Keywords: Vision–Language Models, Instruction Tuning, Remote Sensing, Building Analysis, Multi-Task Learning
Abstract. The analysis of buildings from aerial imagery is fundamental for urban planning and disaster response, yet it traditionally requires separate specialized models for tasks such as segmentation, detection, and semantic querying. Generalist Vision-Language Models (VLMs) offer a promising alternative, but adapting them to high-resolution remote sensing remains challenging. This paper proposes and investigates a data-centric methodology for adapting Google’s PALIGEMMA2 into a unified geospatial building analyzer. The main contribution is a pipeline that converts single-modality building polygon annotations into a multi-task instruction-tuning dataset of 16,500 samples spanning segmentation, detection, Visual Question Answering (VQA), and captioning. We conduct a rigorous study addressing three questions: (1) Can a single instruction-tuned VLM outperform specialized models in a multi-task setting? (2) What are the synergistic benefits of multi-task learning? (3) How data-efficient is this adaptation process?

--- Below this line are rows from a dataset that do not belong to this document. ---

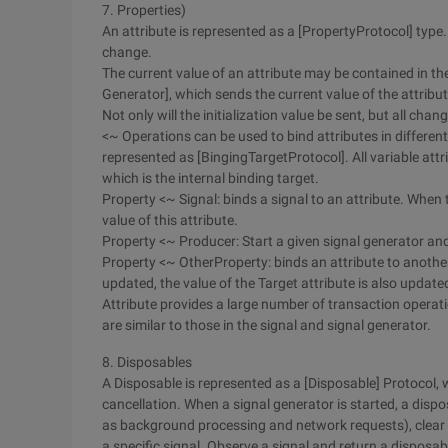
7. Properties)
An attribute is represented as a [PropertyProtocol] type.
change.
The current value of an attribute may be contained in the
Generator], which sends the current value of the attribu
Not only will the initialization value be sent, but all chan
<~ Operations can be used to bind attributes in different
represented as [BingingTargetProtocol]. All variable att
which is the internal binding target.
Property <~ Signal: binds a signal to an attribute. When t
value of this attribute.
Property <~ Producer: Start a given signal generator and 
Property <~ OtherProperty: binds an attribute to another 
updated, the value of the Target attribute is also update
Attribute provides a large number of transaction operat
are similar to those in the signal and signal generator.
8. Disposables
A Disposable is represented as a [Disposable] Protoco
cancellation. When a signal generator is started, a disp
as background processing and network requests), clear a
a specific signal. Observe a signal and return a disposab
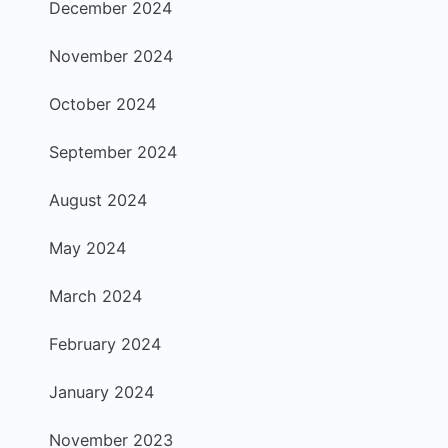
December 2024
November 2024
October 2024
September 2024
August 2024
May 2024
March 2024
February 2024
January 2024
November 2023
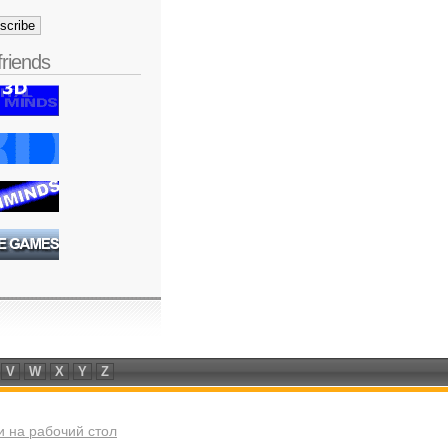
friends
V
W
X
Y
Z
 на рабочий стол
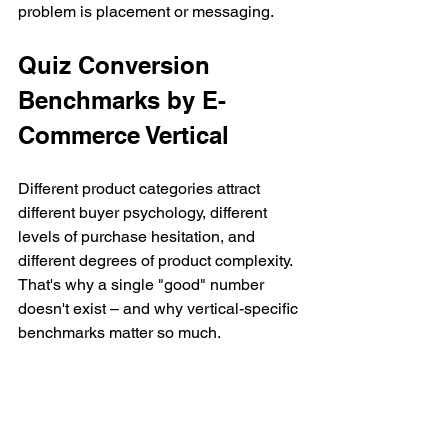
problem is placement or messaging.
Quiz Conversion 
Benchmarks by E-
Commerce Vertical
Different product categories attract 
different buyer psychology, different 
levels of purchase hesitation, and 
different degrees of product complexity. 
That's why a single "good" number 
doesn't exist – and why vertical-specific 
benchmarks matter so much.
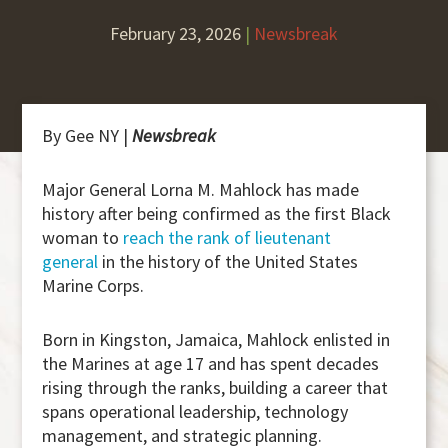
February 23, 2026
|
Newsbreak
By Gee NY |
Newsbreak
Major General Lorna M. Mahlock has made
history after being confirmed as the first Black
woman to
reach the rank of lieutenant
general
in the history of the United States
Marine Corps.
Born in Kingston, Jamaica, Mahlock enlisted in
the Marines at age 17 and has spent decades
rising through the ranks, building a career that
spans operational leadership, technology
management, and strategic planning.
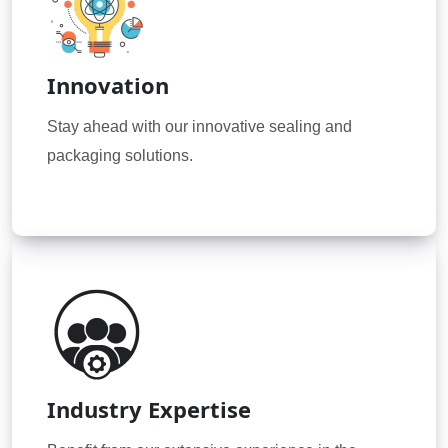
Innovation
Stay ahead with our innovative sealing and
packaging solutions.
Industry Expertise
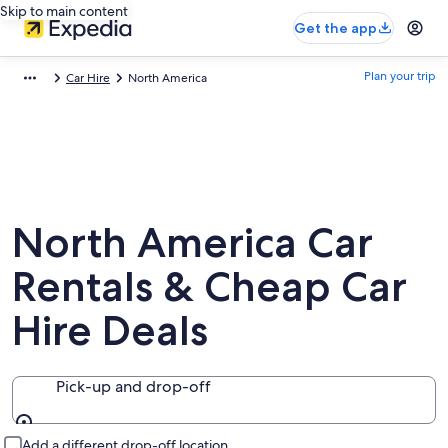
Skip to main content
Get the app
Plan your trip
Car Hire
North America
North America Car
Rentals & Cheap Car
Hire Deals
Pick-up and drop-off
Pick-up and drop-off
Add a different drop-off location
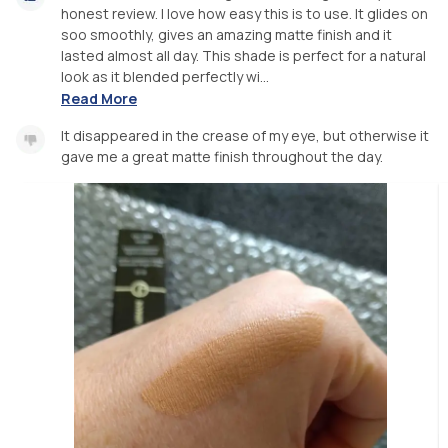
honest review. I love how easy this is to use. It glides on
soo smoothly, gives an amazing matte finish and it
lasted almost all day. This shade is perfect for a natural
look as it blended perfectly wi...
Read More
It disappeared in the crease of my eye, but otherwise it
gave me a great matte finish throughout the day.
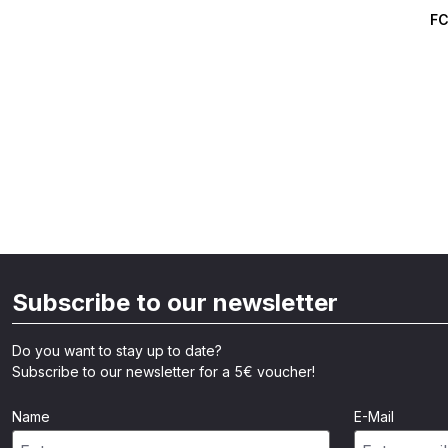
Averag
FC
Subscribe to our newsletter
Do you want to stay up to date?
Subscribe to our newsletter for a 5€ voucher!
Name
E-Mail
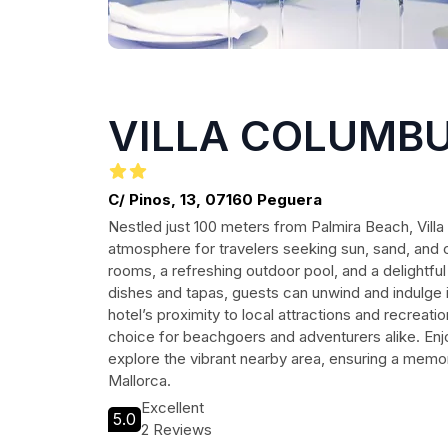
VILLA COLUMB
C/ Pinos, 13, 07160 Peguera
Nestled just 100 meters from Palmira Beach, Vill
atmosphere for travelers seeking sun, sand, and 
rooms, a refreshing outdoor pool, and a delightf
dishes and tapas, guests can unwind and indulge
hotel’s proximity to local attractions and recreatio
choice for beachgoers and adventurers alike. Enj
explore the vibrant nearby area, ensuring a memor
Mallorca.
Excellent
5.0
2 Reviews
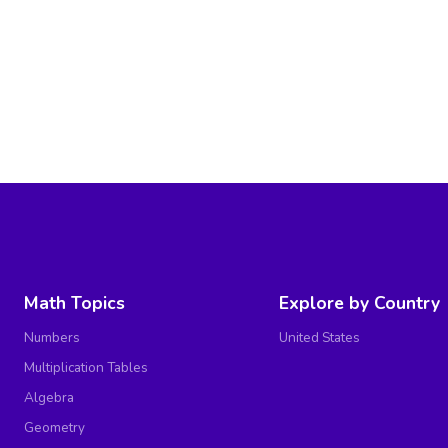
Math Topics
Explore by Country
Numbers
United States
Multiplication Tables
Algebra
Geometry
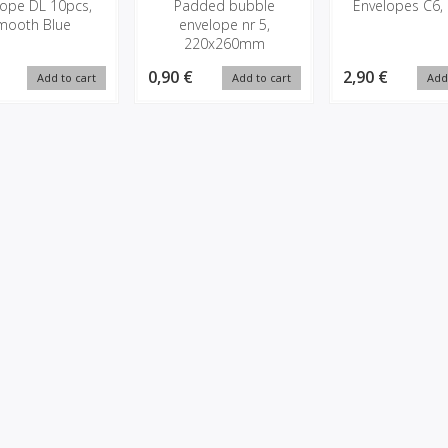
lope DL 10pcs,
Padded bubble
Envelopes C6,
mooth Blue
envelope nr 5,
220x260mm
0,90 €
2,90 €
Add to cart
Add to cart
Add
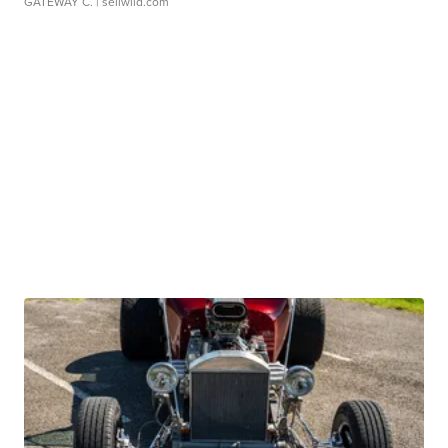
GATEWAY C.
| sellwild.com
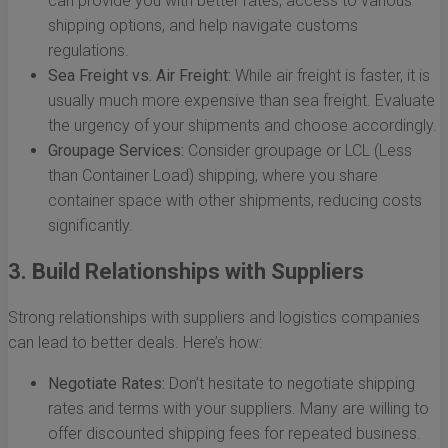
can provide you with better rates, access to various
shipping options, and help navigate customs
regulations.
Sea Freight vs. Air Freight:
While air freight is faster, it is
usually much more expensive than sea freight. Evaluate
the urgency of your shipments and choose accordingly.
Groupage Services:
Consider groupage or LCL (Less
than Container Load) shipping, where you share
container space with other shipments, reducing costs
significantly.
3. Build Relationships with Suppliers
Strong relationships with suppliers and logistics companies
can lead to better deals. Here’s how:
Negotiate Rates:
Don’t hesitate to negotiate shipping
rates and terms with your suppliers. Many are willing to
offer discounted shipping fees for repeated business.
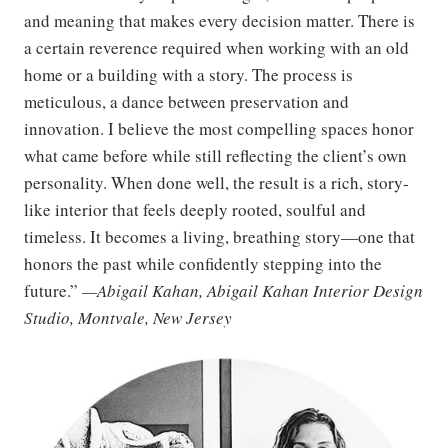
and meaning that makes every decision matter. There is
a certain reverence required when working with an old
home or a building with a story. The process is
meticulous, a dance between preservation and
innovation. I believe the most compelling spaces honor
what came before while still reflecting the client’s own
personality. When done well, the result is a rich, story-
like interior that feels deeply rooted, soulful and
timeless. It becomes a living, breathing story—one that
honors the past while confidently stepping into the
future.”
—Abigail Kahan, Abigail Kahan Interior Design
Studio, Montvale, New Jersey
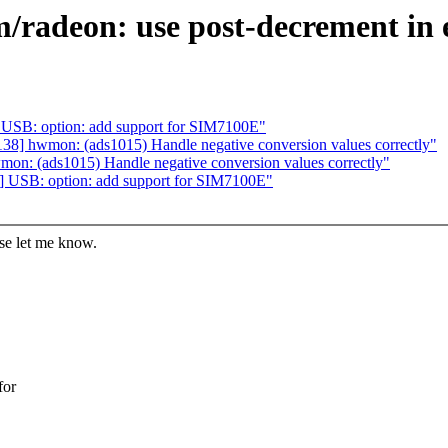
/radeon: use post-decrement in 
 USB: option: add support for SIM7100E"
38] hwmon: (ads1015) Handle negative conversion values correctly"
on: (ads1015) Handle negative conversion values correctly"
] USB: option: add support for SIM7100E"
ase let me know.
for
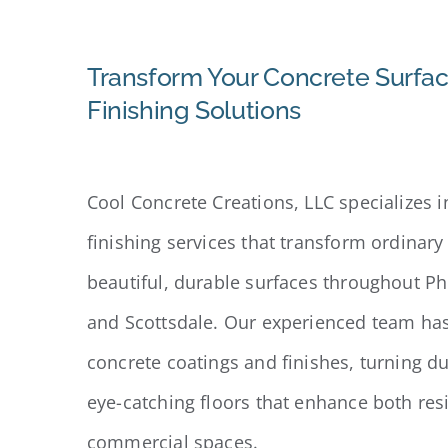
Transform Your Concrete Surfac
Finishing Solutions
Cool Concrete Creations, LLC specializes i
finishing services that transform ordinary
beautiful, durable surfaces throughout P
and Scottsdale. Our experienced team has 
concrete coatings and finishes, turning du
eye-catching floors that enhance both res
commercial spaces.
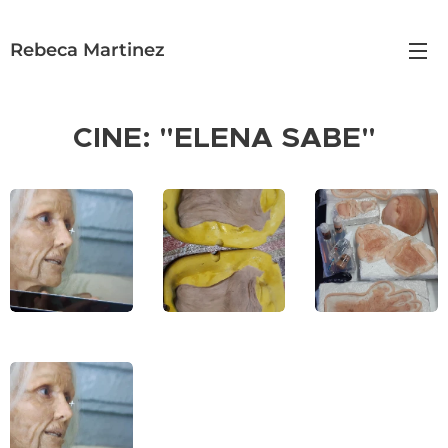
Rebeca Martinez
CINE: "ELENA SABE"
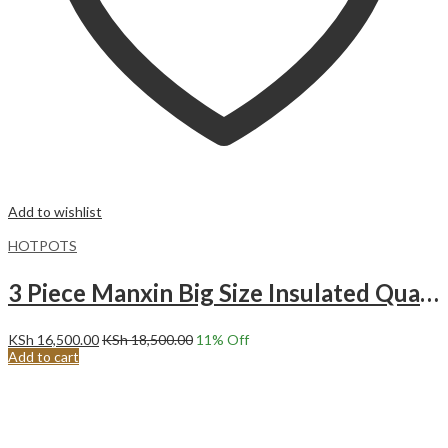
Add to wishlist
HOTPOTS
3 Piece Manxin Big Size Insulated Quality Hot Pot Set
KSh
16,500.00
KSh
18,500.00
11
% Off
Add to cart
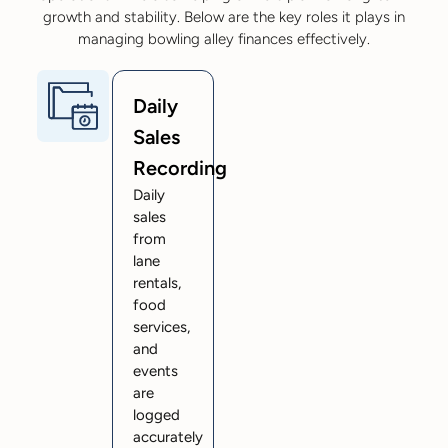
growth and stability. Below are the key roles it plays in
managing bowling alley finances effectively.
Daily
Sales
Recording
Daily
sales
from
lane
rentals,
food
services,
and
events
are
logged
accurately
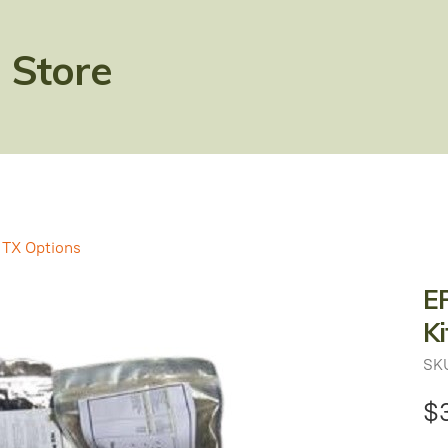
 Store
TX Options
EP
Ki
SK
$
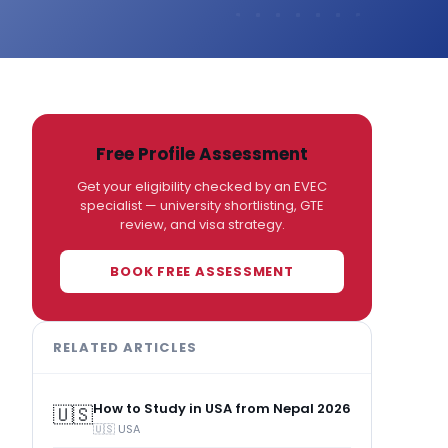
Free Profile Assessment
Get your eligibility checked by an EVEC
specialist — university shortlisting, GTE
review, and visa strategy.
BOOK FREE ASSESSMENT
RELATED ARTICLES
How to Study in USA from Nepal 2026
🇺🇸
🇺🇸 USA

Results show that the unified model substantially outperforms the zero-shot PaliGemma2 baseline and strong single-task fine-tuned variants on three of four tasks, while remaining competitive on the fourth. We also observe a strong synergistic effect: multi-task training on visual localization and semantic tasks improves performance on individual localization tasks. Furthermore, high performance is achieved with a surprisingly small instruction dataset. This work provides a complete methodology for efficiently adapting VLMs to multi-task geospatial analysis, suggesting a path toward generalist models in remote sensing. To support further research and fair comparison, the dataset is available at: https://chaikalamrullah.github.io/RoofVIP/